_What the task requires_: Transcribe every line of the entries below word for word, in the same order.

_Extracted material_:
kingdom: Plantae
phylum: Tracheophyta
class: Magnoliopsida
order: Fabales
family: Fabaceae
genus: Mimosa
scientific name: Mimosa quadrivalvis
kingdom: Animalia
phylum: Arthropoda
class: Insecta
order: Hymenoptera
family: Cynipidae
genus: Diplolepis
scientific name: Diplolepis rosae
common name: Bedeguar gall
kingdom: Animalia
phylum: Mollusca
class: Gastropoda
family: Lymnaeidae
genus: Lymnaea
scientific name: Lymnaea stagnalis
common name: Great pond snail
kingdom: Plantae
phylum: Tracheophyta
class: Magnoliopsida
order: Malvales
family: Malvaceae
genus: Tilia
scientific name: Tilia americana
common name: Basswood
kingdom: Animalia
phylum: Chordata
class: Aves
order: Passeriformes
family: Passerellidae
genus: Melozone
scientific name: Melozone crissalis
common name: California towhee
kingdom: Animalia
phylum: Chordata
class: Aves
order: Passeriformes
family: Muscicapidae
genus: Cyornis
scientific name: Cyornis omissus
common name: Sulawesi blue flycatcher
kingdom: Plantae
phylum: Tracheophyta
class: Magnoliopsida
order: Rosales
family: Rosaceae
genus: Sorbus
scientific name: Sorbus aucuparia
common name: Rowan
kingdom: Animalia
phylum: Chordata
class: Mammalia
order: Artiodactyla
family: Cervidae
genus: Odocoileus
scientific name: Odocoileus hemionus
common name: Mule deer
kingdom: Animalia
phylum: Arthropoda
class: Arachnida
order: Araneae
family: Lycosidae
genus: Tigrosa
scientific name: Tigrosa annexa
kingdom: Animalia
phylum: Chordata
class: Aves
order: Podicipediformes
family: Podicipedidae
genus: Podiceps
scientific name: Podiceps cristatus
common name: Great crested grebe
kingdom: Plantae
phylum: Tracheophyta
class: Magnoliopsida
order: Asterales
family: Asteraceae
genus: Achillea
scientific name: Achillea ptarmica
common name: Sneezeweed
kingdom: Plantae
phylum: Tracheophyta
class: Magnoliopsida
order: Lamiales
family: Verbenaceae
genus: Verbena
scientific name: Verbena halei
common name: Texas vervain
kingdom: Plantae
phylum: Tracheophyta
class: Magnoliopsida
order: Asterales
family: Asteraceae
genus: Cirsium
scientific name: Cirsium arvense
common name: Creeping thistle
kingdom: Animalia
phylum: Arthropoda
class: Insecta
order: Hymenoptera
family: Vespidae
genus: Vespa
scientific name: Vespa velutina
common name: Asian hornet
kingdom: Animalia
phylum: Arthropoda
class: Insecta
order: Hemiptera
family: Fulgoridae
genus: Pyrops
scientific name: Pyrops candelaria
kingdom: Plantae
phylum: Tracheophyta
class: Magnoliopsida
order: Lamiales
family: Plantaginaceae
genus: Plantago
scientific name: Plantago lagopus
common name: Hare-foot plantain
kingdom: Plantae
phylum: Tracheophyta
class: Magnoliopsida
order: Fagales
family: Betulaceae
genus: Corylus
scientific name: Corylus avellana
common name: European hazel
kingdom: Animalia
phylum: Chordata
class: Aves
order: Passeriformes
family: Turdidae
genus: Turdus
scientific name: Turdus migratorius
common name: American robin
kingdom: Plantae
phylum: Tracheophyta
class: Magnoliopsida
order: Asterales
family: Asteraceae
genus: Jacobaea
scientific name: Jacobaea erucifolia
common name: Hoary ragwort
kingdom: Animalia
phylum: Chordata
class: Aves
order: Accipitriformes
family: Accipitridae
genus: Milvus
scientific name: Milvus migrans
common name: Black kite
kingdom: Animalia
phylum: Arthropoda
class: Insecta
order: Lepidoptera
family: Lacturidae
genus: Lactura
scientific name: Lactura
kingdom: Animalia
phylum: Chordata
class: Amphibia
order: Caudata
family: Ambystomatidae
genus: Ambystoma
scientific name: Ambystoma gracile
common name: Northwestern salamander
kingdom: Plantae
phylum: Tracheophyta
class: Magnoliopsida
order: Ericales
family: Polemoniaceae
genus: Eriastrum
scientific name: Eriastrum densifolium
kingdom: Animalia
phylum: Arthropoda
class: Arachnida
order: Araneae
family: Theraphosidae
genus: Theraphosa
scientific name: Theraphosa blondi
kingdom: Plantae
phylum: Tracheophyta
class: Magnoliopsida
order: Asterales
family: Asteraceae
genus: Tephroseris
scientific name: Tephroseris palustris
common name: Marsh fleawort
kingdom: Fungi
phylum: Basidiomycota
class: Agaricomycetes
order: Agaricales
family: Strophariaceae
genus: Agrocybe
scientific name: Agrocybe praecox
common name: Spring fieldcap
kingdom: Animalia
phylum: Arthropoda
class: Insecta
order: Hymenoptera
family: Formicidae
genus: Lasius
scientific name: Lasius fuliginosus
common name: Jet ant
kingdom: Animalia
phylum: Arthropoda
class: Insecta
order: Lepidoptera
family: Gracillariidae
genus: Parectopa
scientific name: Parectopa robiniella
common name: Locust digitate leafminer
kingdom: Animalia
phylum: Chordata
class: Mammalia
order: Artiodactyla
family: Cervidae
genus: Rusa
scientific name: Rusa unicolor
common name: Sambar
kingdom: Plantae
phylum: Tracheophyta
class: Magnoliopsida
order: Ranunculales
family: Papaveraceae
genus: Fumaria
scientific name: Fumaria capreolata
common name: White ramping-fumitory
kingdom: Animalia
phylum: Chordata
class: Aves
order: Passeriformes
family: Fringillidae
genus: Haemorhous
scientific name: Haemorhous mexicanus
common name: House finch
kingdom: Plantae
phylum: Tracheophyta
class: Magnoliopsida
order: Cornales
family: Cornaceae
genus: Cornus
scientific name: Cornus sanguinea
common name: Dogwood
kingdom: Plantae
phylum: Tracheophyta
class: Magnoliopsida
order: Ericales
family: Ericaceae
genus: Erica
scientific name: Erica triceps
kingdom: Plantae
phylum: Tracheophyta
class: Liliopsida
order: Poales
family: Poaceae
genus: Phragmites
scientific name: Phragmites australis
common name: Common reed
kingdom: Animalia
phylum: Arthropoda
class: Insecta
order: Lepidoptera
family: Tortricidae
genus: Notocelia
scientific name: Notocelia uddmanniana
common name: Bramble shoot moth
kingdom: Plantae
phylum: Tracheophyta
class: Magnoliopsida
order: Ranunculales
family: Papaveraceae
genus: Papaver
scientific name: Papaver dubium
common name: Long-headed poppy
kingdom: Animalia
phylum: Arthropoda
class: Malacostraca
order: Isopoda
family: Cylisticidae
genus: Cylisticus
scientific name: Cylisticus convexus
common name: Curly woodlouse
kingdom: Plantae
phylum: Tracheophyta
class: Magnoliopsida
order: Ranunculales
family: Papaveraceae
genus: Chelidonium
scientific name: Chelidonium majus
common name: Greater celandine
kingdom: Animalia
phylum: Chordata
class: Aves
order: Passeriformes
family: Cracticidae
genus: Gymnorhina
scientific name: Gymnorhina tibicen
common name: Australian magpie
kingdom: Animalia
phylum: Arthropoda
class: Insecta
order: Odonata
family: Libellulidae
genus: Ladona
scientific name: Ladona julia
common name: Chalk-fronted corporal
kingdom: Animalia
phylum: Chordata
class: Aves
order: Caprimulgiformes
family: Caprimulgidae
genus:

_Written solution_:
kingdom: Plantae
phylum: Tracheophyta
class: Magnoliopsida
order: Fabales
family: Fabaceae
genus: Mimosa
scientific name: Mimosa quadrivalvis
kingdom: Animalia
phylum: Arthropoda
class: Insecta
order: Hymenoptera
family: Cynipidae
genus: Diplolepis
scientific name: Diplolepis rosae
common name: Bedeguar gall
kingdom: Animalia
phylum: Mollusca
class: Gastropoda
family: Lymnaeidae
genus: Lymnaea
scientific name: Lymnaea stagnalis
common name: Great pond snail
kingdom: Plantae
phylum: Tracheophyta
class: Magnoliopsida
order: Malvales
family: Malvaceae
genus: Tilia
scientific name: Tilia americana
common name: Basswood
kingdom: Animalia
phylum: Chordata
class: Aves
order: Passeriformes
family: Passerellidae
genus: Melozone
scientific name: Melozone crissalis
common name: California towhee
kingdom: Animalia
phylum: Chordata
class: Aves
order: Passeriformes
family: Muscicapidae
genus: Cyornis
scientific name: Cyornis omissus
common name: Sulawesi blue flycatcher
kingdom: Plantae
phylum: Tracheophyta
class: Magnoliopsida
order: Rosales
family: Rosaceae
genus: Sorbus
scientific name: Sorbus aucuparia
common name: Rowan
kingdom: Animalia
phylum: Chordata
class: Mammalia
order: Artiodactyla
family: Cervidae
genus: Odocoileus
scientific name: Odocoileus hemionus
common name: Mule deer
kingdom: Animalia
phylum: Arthropoda
class: Arachnida
order: Araneae
family: Lycosidae
genus: Tigrosa
scientific name: Tigrosa annexa
kingdom: Animalia
phylum: Chordata
class: Aves
order: Podicipediformes
family: Podicipedidae
genus: Podiceps
scientific name: Podiceps cristatus
common name: Great crested grebe
kingdom: Plantae
phylum: Tracheophyta
class: Magnoliopsida
order: Asterales
family: Asteraceae
genus: Achillea
scientific name: Achillea ptarmica
common name: Sneezeweed
kingdom: Plantae
phylum: Tracheophyta
class: Magnoliopsida
order: Lamiales
family: Verbenaceae
genus: Verbena
scientific name: Verbena halei
common name: Texas vervain
kingdom: Plantae
phylum: Tracheophyta
class: Magnoliopsida
order: Asterales
family: Asteraceae
genus: Cirsium
scientific name: Cirsium arvense
common name: Creeping thistle
kingdom: Animalia
phylum: Arthropoda
class: Insecta
order: Hymenoptera
family: Vespidae
genus: Vespa
scientific name: Vespa velutina
common name: Asian hornet
kingdom: Animalia
phylum: Arthropoda
class: Insecta
order: Hemiptera
family: Fulgoridae
genus: Pyrops
scientific name: Pyrops candelaria
kingdom: Plantae
phylum: Tracheophyta
class: Magnoliopsida
order: Lamiales
family: Plantaginaceae
genus: Plantago
scientific name: Plantago lagopus
common name: Hare-foot plantain
kingdom: Plantae
phylum: Tracheophyta
class: Magnoliopsida
order: Fagales
family: Betulaceae
genus: Corylus
scientific name: Corylus avellana
common name: European hazel
kingdom: Animalia
phylum: Chordata
class: Aves
order: Passeriformes
family: Turdidae
genus: Turdus
scientific name: Turdus migratorius
common name: American robin
kingdom: Plantae
phylum: Tracheophyta
class: Magnoliopsida
order: Asterales
family: Asteraceae
genus: Jacobaea
scientific name: Jacobaea erucifolia
common name: Hoary ragwort
kingdom: Animalia
phylum: Chordata
class: Aves
order: Accipitriformes
family: Accipitridae
genus: Milvus
scientific name: Milvus migrans
common name: Black kite
kingdom: Animalia
phylum: Arthropoda
class: Insecta
order: Lepidoptera
family: Lacturidae
genus: Lactura
scientific name: Lactura
kingdom: Animalia
phylum: Chordata
class: Amphibia
order: Caudata
family: Ambystomatidae
genus: Ambystoma
scientific name: Ambystoma gracile
common name: Northwestern salamander
kingdom: Plantae
phylum: Tracheophyta
class: Magnoliopsida
order: Ericales
family: Polemoniaceae
genus: Eriastrum
scientific name: Eriastrum densifolium
kingdom: Animalia
phylum: Arthropoda
class: Arachnida
order: Araneae
family: Theraphosidae
genus: Theraphosa
scientific name: Theraphosa blondi
kingdom: Plantae
phylum: Tracheophyta
class: Magnoliopsida
order: Asterales
family: Asteraceae
genus: Tephroseris
scientific name: Tephroseris palustris
common name: Marsh fleawort
kingdom: Fungi
phylum: Basidiomycota
class: Agaricomycetes
order: Agaricales
family: Strophariaceae
genus: Agrocybe
scientific name: Agrocybe praecox
common name: Spring fieldcap
kingdom: Animalia
phylum: Arthropoda
class: Insecta
order: Hymenoptera
family: Formicidae
genus: Lasius
scientific name: Lasius fuliginosus
common name: Jet ant
kingdom: Animalia
phylum: Arthropoda
class: Insecta
order: Lepidoptera
family: Gracillariidae
genus: Parectopa
scientific name: Parectopa robiniella
common name: Locust digitate leafminer
kingdom: Animalia
phylum: Chordata
class: Mammalia
order: Artiodactyla
family: Cervidae
genus: Rusa
scientific name: Rusa unicolor
common name: Sambar
kingdom: Plantae
phylum: Tracheophyta
class: Magnoliopsida
order: Ranunculales
family: Papaveraceae
genus: Fumaria
scientific name: Fumaria capreolata
common name: White ramping-fumitory
kingdom: Animalia
phylum: Chordata
class: Aves
order: Passeriformes
family: Fringillidae
genus: Haemorhous
scientific name: Haemorhous mexicanus
common name: House finch
kingdom: Plantae
phylum: Tracheophyta
class: Magnoliopsida
order: Cornales
family: Cornaceae
genus: Cornus
scientific name: Cornus sanguinea
common name: Dogwood
kingdom: Plantae
phylum: Tracheophyta
class: Magnoliopsida
order: Ericales
family: Ericaceae
genus: Erica
scientific name: Erica triceps
kingdom: Plantae
phylum: Tracheophyta
class: Liliopsida
order: Poales
family: Poaceae
genus: Phragmites
scientific name: Phragmites australis
common name: Common reed
kingdom: Animalia
phylum: Arthropoda
class: Insecta
order: Lepidoptera
family: Tortricidae
genus: Notocelia
scientific name: Notocelia uddmanniana
common name: Bramble shoot moth
kingdom: Plantae
phylum: Tracheophyta
class: Magnoliopsida
order: Ranunculales
family: Papaveraceae
genus: Papaver
scientific name: Papaver dubium
common name: Long-headed poppy
kingdom: Animalia
phylum: Arthropoda
class: Malacostraca
order: Isopoda
family: Cylisticidae
genus: Cylisticus
scientific name: Cylisticus convexus
common name: Curly woodlouse
kingdom: Plantae
phylum: Tracheophyta
class: Magnoliopsida
order: Ranunculales
family: Papaveraceae
genus: Chelidonium
scientific name: Chelidonium majus
common name: Greater celandine
kingdom: Animalia
phylum: Chordata
class: Aves
order: Passeriformes
family: Cracticidae
genus: Gymnorhina
scientific name: Gymnorhina tibicen
common name: Australian magpie
kingdom: Animalia
phylum: Arthropoda
class: Insecta
order: Odonata
family: Libellulidae
genus: Ladona
scientific name: Ladona julia
common name: Chalk-fronted corporal
kingdom: Animalia
phylum: Chordata
class: Aves
order: Caprimulgiformes
family: Caprimulgidae
genus:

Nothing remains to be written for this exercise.